The third one is just kinda sitting in limbo, growing about 2"-3" per

Here's the big Cook forest Chestnut that Carl Harting showed me a
couple of years ago.  (I checked this tree for viable nuts in Oct '07, but found only a few
empty burrs. I few judicious swings with chainsaw at its competitors might fix that, but Dale might
not approve)

And here's a picture of a skinny one we stumbled on while thrashing
through the brush..

Here's a small one growing ~1/2 down the river trail downhill from the
firetower. There are lot
of sapling to small tree sized-sized sprouts growing on this slope,
but this is the biggest one (~6" dbh).

This one is at Holden Arboretum under heavy attack from the blight. I
kinda got the idea the trees just kinda dropped dead like Elm, but not
so.
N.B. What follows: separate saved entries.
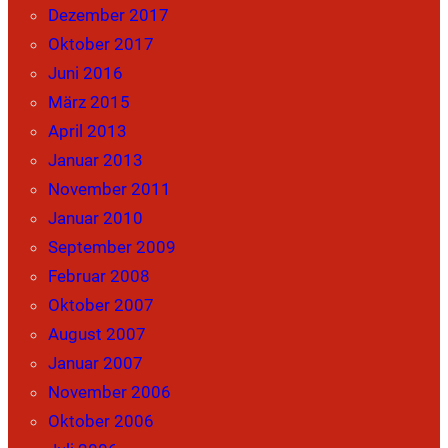
Dezember 2017
Oktober 2017
Juni 2016
März 2015
April 2013
Januar 2013
November 2011
Januar 2010
September 2009
Februar 2008
Oktober 2007
August 2007
Januar 2007
November 2006
Oktober 2006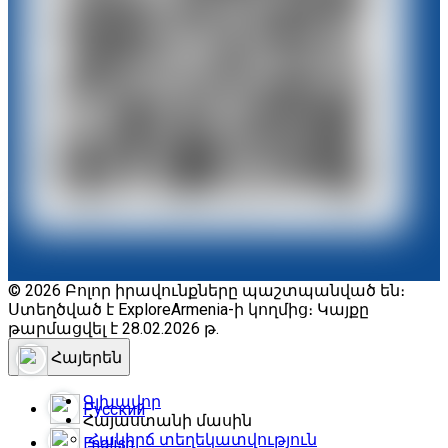
© 2026 Բոլոր իրավունքները պաշտպանված են։
Ստեղծված է ExploreArmenia-ի կողմից։ Կայքը
թարմացվել է 28.02.2026 թ.
Հայերեն
Գլխավոր
Русский
Հայաստանի մասին
Հակիրճ տեղեկատվություն
English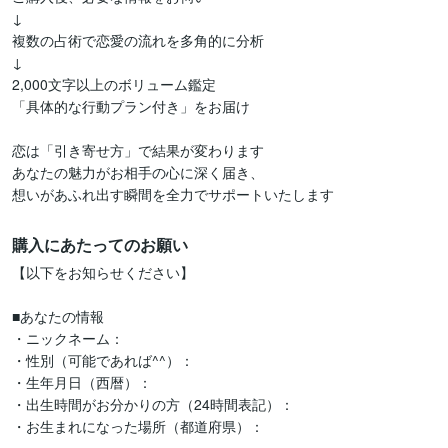
↓

複数の占術で恋愛の流れを多角的に分析

↓

2,000文字以上のボリューム鑑定

「具体的な行動プラン付き」をお届け

恋は「引き寄せ方」で結果が変わります

あなたの魅力がお相手の心に深く届き、

想いがあふれ出す瞬間を全力でサポートいたします
購入にあたってのお願い
【以下をお知らせください】

■あなたの情報

・ニックネーム：

・性別（可能であれば^^）：

・生年月日（西暦）：

・出生時間がお分かりの方（24時間表記）：

・お生まれになった場所（都道府県）：
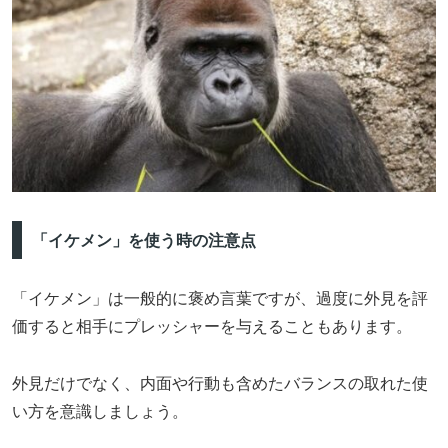
「イケメン」を使う時の注意点
「イケメン」は一般的に褒め言葉ですが、過度に外見を評
価すると相手にプレッシャーを与えることもあります。
外見だけでなく、内面や行動も含めたバランスの取れた使
い方を意識しましょう。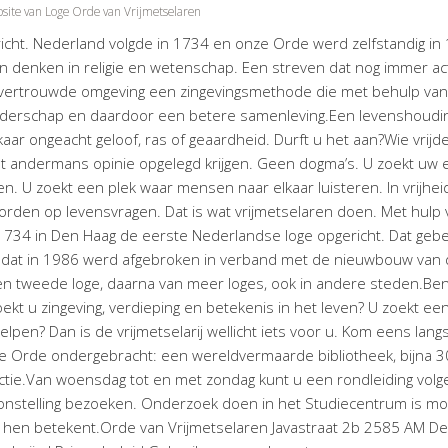
site van Loge Orde van Vrijmetselaren
icht. Nederland volgde in 1734 en onze Orde werd zelfstandig in
an denken in religie en wetenschap. Een streven dat nog immer ac
n vertrouwde omgeving een zingevingsmethode die met behulp van
broederschap en daardoor een betere samenleving.Een levenshoudi
r ongeacht geloof, ras of geaardheid. Durft u het aan?Wie vrijden
et andermans opinie opgelegd krijgen. Geen dogma’s. U zoekt uw 
en. U zoekt een plek waar mensen naar elkaar luisteren. In vrijhei
rden op levensvragen. Dat is wat vrijmetselaren doen. Met hulp 
in 1734 in Den Haag de eerste Nederlandse loge opgericht. Dat geb
s, dat in 1986 werd afgebroken in verband met de nieuwbouw van
n tweede loge, daarna van meer loges, ook in andere steden.Ben
t u zingeving, verdieping en betekenis in het leven? U zoekt ee
en? Dan is de vrijmetselarij wellicht iets voor u. Kom eens langs
de Orde ondergebracht: een wereldvermaarde bibliotheek, bijna 3
ctie.Van woensdag tot en met zondag kunt u een rondleiding volg
nstelling bezoeken. Onderzoek doen in het Studiecentrum is mog
or hen betekent.Orde van Vrijmetselaren Javastraat 2b 2585 AM D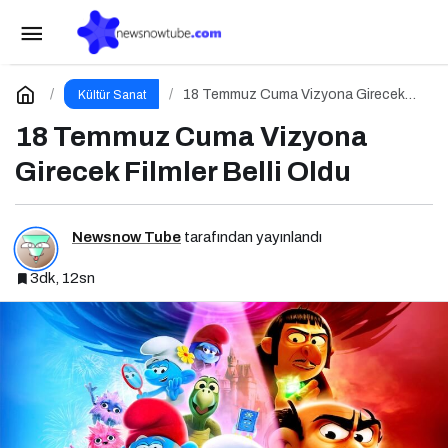
Bu Hafta Vizyona Girecek Filmler Belli Oldu:
Sinema Keyfi Paribu Cineverse’te Başlıyor!
Paylaş
Yorum Yap
18 Temmuz Cuma Vizyona Girecek
Kültür Sanat
Filmler Belli Oldu
18 Temmuz Cuma Vizyona
Girecek Filmler Belli Oldu
Newsnow Tube
tarafından yayınlandı
3dk, 12sn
Rather it looks like the trees fight losing battle against the
cancers over the course of several years. You can see the partial
callousing. I'd be interested to know when the cancers actually make
their growth because it looks episodic. Winter/spring perhaps?

== 2 of 2 ==
Date: Mon, Jul 21 2008 9:05 pm
From: James Parton


Great photos. It is so nice to see some chestnuts with mature bark.